**Try it:** Stop at the line containing "cup [320,266,348,316] ->": write out every line from the beginning of the entries up to and including it, minus the pictures.

**Records for the exercise:**
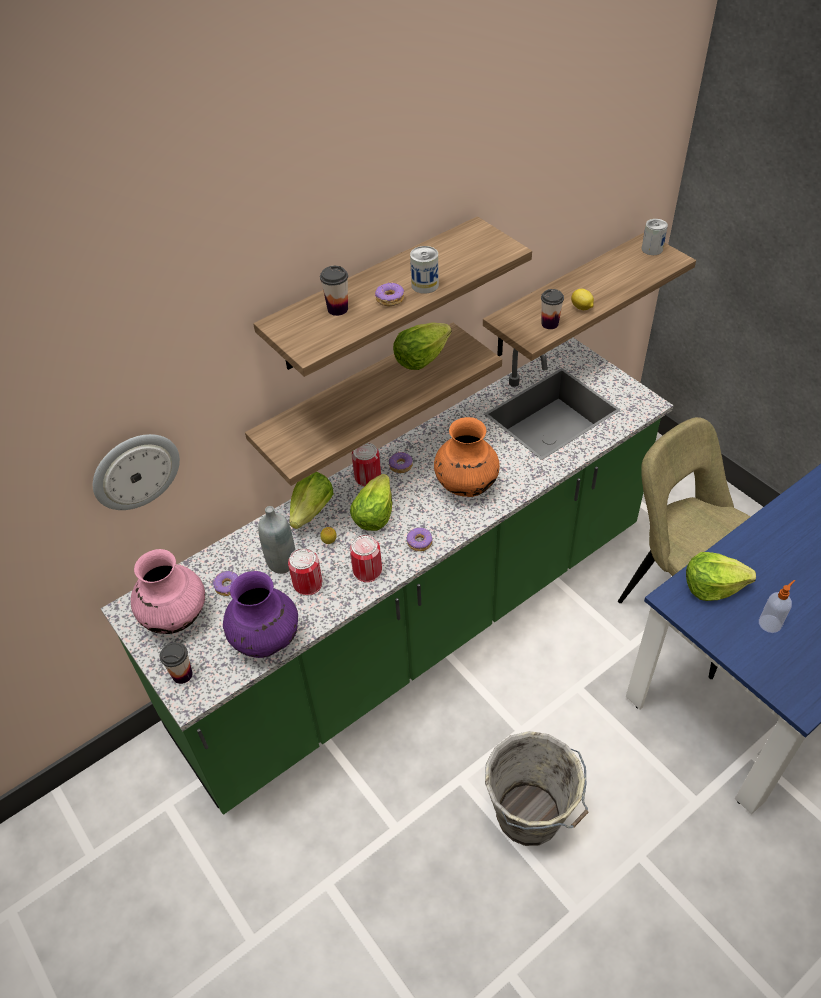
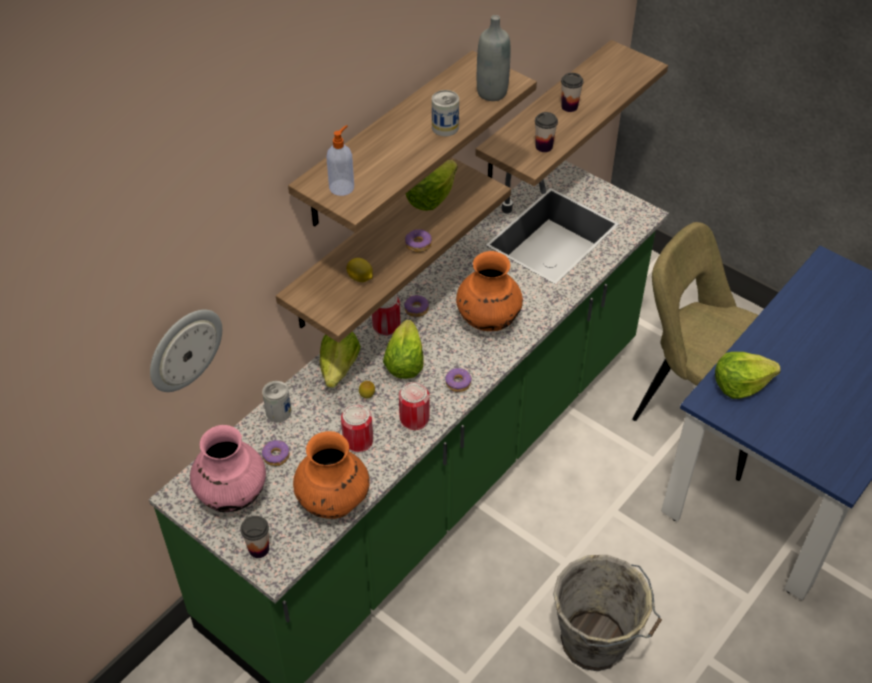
camera: 15 degrees left, 0 degrees up
purple vase [223,571,298,658] -> orange vase [293,431,370,519]
grey bottle [258,506,295,574] -> grey bottle moved to [477,15,511,101]
cup [320,266,348,316] -> cup moved to [561,73,583,112]
donut [375,282,404,307] -> donut moved to [405,229,432,253]
lemon [571,289,594,310] -> lemon moved to [346,258,373,282]
can [642,219,668,255] -> can moved to [262,381,291,422]
soap dispenser [759,580,795,633] -> soap dispenser moved to [326,125,354,196]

**Solution:**
camera: 15 degrees left, 0 degrees up
purple vase [223,571,298,658] -> orange vase [293,431,370,519]
grey bottle [258,506,295,574] -> grey bottle moved to [477,15,511,101]
cup [320,266,348,316] -> cup moved to [561,73,583,112]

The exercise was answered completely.